As most of you know, when we first signed up for the Peace Corps, we were supposed to go to Africa. We spent months reading African history books, practicing sweating all the time while secretly hoping for a mountain placement in Lesotho, and mentally preparing ourselves to have parasites and intestinal bugs all the time. Then the infamous medical clearance process hiccuped, our departure date was bumped, and we were told we'd have to wait almost another full year before we left. We asked for other options. And now we're in Costa Rica.
The mental shift has been rough: when one has prepared to go to Malawi for a year, waking up to one's host brother playing Grand Theft Auto in the next room is a bit odd. Costa Rica is commonly referred to as "Posh Corps" or "Beach Corps" by other Peace Corps volunteers, with the insinuation (or outright assertion) that we have it so much easier than everyone else. In terms of standard of living, this is absolutely true: I wake up every morning in an actual bed, in a house with running water and flush toliets and a coffee maker and a phone and (sometimes) internet. I even had hot showers for a couple weeks, until it broke and I discovered that the little electric warmer things they stick on the spigot can shock you while showering.
The way I justify our presence here, or at least make myself feel better, is by arguing that the flip side of Costa Rica's high level of development is that expectations are that much higher. People are higher up Maslow's hierarchy of needs: I can't impress a community by building an outhouse or handing out malaria medications. I have to do the same level of work I did in the States - working through government bureaucracies, finding funding sources, organizing and exciting people who have full-time jobs to do one more thing for the good of their community, but without resources and in another language. Try convincing a room of professionals you're competent enough to lead a workshop on volunteerism without having full mastery of the past tense - it's certainly not living in a hut in sub-Saharan Africa, but it's really, really hard.

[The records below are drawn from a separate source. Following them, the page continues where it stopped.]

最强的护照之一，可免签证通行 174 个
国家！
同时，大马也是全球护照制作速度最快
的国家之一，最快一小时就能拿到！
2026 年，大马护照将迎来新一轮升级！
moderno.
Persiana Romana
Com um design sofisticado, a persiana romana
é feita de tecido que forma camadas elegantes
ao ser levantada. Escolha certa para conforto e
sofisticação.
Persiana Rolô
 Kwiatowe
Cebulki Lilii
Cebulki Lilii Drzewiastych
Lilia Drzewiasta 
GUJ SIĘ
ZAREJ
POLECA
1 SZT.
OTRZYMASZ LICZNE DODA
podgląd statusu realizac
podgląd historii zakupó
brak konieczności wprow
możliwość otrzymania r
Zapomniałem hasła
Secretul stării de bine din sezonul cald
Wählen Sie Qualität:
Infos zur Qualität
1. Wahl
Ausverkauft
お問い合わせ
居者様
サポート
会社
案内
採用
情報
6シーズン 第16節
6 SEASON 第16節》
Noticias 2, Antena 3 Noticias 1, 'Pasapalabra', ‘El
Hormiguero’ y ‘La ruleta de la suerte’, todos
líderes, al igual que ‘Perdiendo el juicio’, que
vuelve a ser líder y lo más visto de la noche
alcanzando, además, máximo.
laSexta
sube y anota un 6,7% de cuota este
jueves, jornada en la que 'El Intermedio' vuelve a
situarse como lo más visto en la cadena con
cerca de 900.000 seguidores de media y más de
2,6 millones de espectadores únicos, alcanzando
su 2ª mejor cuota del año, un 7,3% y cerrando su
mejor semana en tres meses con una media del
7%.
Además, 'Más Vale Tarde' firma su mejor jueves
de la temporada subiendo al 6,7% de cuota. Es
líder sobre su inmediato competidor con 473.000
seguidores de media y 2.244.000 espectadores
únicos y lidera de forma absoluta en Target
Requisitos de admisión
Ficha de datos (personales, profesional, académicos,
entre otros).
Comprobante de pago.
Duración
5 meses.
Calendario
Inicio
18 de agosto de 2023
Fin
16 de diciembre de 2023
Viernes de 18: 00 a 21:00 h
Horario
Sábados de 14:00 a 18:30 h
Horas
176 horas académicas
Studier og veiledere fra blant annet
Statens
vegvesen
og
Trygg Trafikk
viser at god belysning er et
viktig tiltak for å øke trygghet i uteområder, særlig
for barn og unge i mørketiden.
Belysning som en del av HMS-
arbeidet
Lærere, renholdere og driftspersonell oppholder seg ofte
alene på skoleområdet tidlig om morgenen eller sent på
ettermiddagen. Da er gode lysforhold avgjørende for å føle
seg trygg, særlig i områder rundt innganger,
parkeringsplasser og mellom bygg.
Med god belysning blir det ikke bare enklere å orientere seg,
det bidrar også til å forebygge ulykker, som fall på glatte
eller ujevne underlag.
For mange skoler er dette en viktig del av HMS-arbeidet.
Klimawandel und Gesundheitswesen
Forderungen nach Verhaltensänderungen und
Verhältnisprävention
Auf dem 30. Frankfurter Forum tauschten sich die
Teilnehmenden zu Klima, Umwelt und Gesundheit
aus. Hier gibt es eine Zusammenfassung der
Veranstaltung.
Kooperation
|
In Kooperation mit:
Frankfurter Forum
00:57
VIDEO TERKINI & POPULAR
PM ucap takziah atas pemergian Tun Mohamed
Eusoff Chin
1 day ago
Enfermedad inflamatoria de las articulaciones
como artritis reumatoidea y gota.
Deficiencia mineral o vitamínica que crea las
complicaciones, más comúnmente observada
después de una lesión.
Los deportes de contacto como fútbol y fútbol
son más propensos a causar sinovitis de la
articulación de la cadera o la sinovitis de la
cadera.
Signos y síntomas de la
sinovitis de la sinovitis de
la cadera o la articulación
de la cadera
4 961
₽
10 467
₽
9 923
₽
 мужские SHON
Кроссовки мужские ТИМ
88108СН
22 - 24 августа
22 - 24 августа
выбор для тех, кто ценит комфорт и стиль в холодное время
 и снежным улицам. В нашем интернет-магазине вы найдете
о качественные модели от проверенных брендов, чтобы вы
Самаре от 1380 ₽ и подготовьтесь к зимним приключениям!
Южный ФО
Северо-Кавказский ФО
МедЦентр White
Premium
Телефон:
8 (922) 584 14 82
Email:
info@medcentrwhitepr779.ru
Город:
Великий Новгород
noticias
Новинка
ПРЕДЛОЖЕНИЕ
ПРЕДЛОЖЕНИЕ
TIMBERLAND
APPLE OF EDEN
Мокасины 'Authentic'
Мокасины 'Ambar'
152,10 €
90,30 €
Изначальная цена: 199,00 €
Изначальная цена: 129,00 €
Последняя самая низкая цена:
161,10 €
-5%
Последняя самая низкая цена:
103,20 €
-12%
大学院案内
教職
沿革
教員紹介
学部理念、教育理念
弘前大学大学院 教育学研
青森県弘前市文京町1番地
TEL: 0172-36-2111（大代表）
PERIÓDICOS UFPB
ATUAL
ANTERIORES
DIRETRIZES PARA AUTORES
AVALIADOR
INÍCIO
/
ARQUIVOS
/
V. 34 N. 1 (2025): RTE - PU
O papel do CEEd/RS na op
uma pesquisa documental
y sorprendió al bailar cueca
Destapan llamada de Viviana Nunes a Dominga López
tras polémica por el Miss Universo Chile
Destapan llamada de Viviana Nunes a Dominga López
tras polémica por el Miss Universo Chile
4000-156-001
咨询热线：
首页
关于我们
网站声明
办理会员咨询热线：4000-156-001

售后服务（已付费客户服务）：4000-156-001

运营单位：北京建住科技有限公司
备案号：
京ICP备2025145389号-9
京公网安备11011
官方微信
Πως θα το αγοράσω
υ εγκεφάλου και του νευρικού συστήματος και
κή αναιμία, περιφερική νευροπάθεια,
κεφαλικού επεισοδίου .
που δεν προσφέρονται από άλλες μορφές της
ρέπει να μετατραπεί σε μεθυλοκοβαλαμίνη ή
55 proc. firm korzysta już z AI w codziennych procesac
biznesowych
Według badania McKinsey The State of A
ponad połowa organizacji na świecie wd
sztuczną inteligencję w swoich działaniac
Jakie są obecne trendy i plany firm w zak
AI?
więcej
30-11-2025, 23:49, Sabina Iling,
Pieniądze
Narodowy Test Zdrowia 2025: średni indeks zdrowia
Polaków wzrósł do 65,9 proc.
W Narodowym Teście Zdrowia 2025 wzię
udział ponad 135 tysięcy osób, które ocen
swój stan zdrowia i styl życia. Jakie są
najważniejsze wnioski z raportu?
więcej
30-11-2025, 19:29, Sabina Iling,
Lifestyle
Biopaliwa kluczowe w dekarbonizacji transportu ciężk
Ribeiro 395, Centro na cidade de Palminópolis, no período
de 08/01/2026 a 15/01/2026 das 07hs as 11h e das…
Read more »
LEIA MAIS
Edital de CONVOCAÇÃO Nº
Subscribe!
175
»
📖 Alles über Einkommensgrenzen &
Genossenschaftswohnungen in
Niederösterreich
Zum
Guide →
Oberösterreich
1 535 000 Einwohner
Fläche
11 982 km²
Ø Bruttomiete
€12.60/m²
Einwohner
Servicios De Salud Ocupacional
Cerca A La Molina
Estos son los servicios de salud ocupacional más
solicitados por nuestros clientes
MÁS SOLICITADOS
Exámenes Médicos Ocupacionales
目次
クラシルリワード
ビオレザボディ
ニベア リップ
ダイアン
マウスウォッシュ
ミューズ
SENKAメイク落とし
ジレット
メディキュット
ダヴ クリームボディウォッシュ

Lena's job, for instance, is absolutely insane. She's inheriting a site from another volunteer in a town 3.5 km from where we'll be living. It's a town of about 400 people, wrapped up at the foot of a mountain by the new southern coast highway, where people make their living either by working in the insane tourist resorts of Manual Antonio, raising cattle, or working in the gigantic plantations of African Palm that cover mile after mile of the landscape. It's all of two dirt, hole-addled streets, a bar, and a pulperia (think convenience store/grocery store/Super Walmart in a closet), plopped on a flood plain next to a river. Five years ago, the town was devastated by a huge flood - you can still see the marks 6 feet up on trees. The National Emergency Commission of Costa Rica declared that the entire pueblo had to be moved to avoid future danger. In sum: Lena's job is to help move an entire town of 400 people. Well, that's one of her jobs. She has a whole list.
My community, on the other hand, is a community of about 700, butted up on a beautiful, unspoiled, and quiet beach. There's a sizable community of foreigners who have bought up businesses and land, and, along with the opening of the new highway, a new stream of tourists. In turn, the tourists have brought things like crack cocaine and the commercial sex trade. I met a 20-year-old crack addict who has been stabbed 5 times. On the other hand, I also got to walk a 25-km stretch of beach entirely by myself and watch fireflies weaving over a soccer field. They have a high school with a cattle program where kids learn how to make cheese and yogurt, a private forest reserve with a troop of monkeys, and the school has just started an experimental emu breeding program.
My job is to do something with the kids. I currently have no idea what I'm doing here, but I'm sure it will all become clear eventually.
We move to our site this Sunday, after swearing-in to become official Peace Corps volunteers on Friday.
Based on my PC experience, it will never become clear - you'll just start doing something eventually and it will be okay. :) I'll be thinking happy, Constitution-upholding thoughts for you on Friday!